Я остановился писать, задумался и, очнувшись, уже не в состоянии продолжать. Прощайте до завтра. Трое суток я почти не спал, а сегодня почти ничего не ел и оттого устал очень, хотя здоров совершенно. Боюсь только, что завтра не вспомню всего, что говорил с Жуковским. Вы теперь еще не легли, а вы, маменька, еще, может быть, долго не заснете? Чем заплачу я вам?

7. Родным

12 января 1830 года

Я приехал в Петербург вчера в два часа. В конторе дилижансов меня ждали уже два письма: одно от А. П.[5], другое от Жуковского. Первая приискала для меня квартиру, а Василий Андреевич звал переехать прямо к нему. Я так и сделал. Жуковский обрадовался мне очень и провел со мною весь вечер, расспрашивал обо всех нас, радовался моему намерению ехать учиться и советовал ехать в Берлин хотя на месяц. «Там на месте ты лучше увидишь, что тебе делать: оставаться в Берлине или ехать в Париж». Последнее, однако, кажется, ему не нравится. Я послушаюсь его, поеду в Берлин, проведу там месяц, буду ходить на все лекции, которые меня будут интересовать, познакомлюсь со всеми учеными и примечательными людьми, и если увижу, что берлинская жизнь полезнее для моего образования, нежели сколько я ожидаю от нее, то останусь там и больше… Разговор Жуковского я в связи не припомню.

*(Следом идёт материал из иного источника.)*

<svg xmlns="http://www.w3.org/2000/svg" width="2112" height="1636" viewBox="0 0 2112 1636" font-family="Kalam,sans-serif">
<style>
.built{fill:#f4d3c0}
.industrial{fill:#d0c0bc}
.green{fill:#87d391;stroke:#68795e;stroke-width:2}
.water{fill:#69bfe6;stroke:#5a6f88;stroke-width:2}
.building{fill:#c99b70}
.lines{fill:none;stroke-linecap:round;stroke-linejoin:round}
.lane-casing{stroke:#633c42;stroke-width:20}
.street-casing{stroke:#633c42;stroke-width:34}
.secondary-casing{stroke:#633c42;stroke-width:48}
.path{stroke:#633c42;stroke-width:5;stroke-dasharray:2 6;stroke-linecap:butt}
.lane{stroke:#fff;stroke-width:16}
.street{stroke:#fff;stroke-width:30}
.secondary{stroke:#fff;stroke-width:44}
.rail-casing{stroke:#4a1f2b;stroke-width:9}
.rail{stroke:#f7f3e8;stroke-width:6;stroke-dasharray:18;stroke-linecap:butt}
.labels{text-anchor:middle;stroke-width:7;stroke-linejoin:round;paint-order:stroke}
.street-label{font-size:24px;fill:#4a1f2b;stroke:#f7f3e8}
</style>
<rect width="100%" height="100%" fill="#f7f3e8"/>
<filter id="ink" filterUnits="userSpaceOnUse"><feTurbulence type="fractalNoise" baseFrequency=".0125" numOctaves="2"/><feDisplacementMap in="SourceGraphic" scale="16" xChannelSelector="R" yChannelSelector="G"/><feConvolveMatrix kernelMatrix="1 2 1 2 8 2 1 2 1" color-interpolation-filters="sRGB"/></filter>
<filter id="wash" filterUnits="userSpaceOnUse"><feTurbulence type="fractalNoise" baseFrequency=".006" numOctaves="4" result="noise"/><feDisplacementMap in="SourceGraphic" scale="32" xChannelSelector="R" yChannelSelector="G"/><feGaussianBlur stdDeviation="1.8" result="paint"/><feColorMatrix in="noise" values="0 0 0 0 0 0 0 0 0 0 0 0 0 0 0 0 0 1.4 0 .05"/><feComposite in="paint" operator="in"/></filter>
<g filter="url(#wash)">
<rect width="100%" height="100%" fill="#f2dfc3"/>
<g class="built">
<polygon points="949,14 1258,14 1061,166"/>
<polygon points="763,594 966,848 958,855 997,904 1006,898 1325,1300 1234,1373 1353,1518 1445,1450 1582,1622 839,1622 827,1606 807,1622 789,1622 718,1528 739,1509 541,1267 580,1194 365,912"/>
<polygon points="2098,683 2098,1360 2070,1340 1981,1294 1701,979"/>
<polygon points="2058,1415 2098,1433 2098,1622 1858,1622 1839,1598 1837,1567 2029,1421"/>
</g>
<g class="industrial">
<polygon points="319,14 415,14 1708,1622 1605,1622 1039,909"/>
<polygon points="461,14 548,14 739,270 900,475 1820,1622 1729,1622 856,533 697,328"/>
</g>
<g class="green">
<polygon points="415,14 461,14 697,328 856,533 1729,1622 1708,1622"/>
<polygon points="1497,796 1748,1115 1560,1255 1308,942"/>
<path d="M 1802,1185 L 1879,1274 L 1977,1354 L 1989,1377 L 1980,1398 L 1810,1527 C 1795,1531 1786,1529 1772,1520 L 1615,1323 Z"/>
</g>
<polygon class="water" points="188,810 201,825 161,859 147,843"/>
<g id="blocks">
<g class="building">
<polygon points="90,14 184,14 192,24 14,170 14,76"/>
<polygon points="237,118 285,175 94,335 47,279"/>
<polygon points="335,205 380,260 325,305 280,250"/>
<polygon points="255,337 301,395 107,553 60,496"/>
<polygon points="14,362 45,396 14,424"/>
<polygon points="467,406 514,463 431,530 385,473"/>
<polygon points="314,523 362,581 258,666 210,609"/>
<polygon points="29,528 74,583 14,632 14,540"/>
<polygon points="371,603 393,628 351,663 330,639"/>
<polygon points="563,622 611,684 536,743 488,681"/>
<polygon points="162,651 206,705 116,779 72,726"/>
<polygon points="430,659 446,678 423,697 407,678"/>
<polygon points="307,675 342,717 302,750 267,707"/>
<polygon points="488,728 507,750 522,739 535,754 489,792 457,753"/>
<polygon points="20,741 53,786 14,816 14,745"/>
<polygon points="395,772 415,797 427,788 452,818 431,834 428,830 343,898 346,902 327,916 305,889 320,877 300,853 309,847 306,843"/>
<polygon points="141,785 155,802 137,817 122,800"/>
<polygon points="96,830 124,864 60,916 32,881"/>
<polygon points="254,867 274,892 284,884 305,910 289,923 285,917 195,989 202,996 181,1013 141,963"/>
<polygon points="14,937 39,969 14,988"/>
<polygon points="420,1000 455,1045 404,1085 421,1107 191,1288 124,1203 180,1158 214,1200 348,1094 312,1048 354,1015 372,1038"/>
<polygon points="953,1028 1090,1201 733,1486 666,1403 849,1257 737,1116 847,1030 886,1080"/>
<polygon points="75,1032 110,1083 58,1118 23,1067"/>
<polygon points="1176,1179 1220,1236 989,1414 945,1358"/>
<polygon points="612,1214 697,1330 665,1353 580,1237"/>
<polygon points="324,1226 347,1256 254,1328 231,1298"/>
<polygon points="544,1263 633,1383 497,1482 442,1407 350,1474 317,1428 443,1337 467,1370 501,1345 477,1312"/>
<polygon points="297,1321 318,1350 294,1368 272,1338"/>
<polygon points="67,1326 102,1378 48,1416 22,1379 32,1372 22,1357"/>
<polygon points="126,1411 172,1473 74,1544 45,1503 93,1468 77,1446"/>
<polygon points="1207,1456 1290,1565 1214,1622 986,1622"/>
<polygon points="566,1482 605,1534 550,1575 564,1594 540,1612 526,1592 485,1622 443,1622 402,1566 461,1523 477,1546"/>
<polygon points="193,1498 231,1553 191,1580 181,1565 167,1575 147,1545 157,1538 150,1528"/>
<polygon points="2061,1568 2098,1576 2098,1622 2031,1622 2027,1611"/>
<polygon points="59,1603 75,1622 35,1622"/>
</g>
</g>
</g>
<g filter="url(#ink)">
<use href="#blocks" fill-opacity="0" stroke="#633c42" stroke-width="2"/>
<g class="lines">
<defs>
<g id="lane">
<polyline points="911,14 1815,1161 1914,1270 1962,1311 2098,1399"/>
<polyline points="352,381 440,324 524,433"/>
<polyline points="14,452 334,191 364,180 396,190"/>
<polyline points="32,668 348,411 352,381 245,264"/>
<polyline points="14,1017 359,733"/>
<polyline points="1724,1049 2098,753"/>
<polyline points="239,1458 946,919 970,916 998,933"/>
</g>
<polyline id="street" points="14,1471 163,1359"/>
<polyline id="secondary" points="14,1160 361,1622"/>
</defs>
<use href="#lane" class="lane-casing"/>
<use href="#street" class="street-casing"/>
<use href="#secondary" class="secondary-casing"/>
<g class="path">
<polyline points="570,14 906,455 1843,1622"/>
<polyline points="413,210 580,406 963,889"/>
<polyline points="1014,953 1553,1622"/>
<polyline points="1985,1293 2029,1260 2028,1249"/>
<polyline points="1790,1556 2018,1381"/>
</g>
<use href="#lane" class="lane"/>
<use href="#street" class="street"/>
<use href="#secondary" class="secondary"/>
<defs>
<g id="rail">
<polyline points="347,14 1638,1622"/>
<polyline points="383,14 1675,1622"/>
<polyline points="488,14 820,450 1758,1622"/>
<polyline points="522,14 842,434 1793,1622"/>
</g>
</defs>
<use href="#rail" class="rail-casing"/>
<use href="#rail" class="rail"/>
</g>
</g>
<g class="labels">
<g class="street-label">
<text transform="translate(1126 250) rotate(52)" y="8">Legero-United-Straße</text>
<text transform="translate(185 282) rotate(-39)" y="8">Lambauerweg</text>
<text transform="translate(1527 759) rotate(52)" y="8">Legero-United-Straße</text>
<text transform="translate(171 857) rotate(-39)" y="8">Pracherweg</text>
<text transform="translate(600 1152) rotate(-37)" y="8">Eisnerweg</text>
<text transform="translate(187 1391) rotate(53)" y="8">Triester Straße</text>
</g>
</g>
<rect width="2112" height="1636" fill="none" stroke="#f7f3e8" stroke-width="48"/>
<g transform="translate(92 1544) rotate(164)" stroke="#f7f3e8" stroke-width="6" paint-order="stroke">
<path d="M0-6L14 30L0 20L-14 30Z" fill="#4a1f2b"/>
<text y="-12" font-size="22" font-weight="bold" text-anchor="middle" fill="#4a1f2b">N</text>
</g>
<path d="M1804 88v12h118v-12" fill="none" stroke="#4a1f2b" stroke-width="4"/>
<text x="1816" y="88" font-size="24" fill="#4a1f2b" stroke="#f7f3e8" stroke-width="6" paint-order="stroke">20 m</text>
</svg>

Вот вам некоторые отрывочные слова, которые остались у меня в памяти; вообще каждое его слово, как прежде было, носит в себе душу, чувство, поэзию. Я мало с ним разговаривал, потому что больше слушал и старался удержать в памяти все хорошо сказанное, то есть все похожее на него, а хорошо сказано и похоже на него было каждое слово.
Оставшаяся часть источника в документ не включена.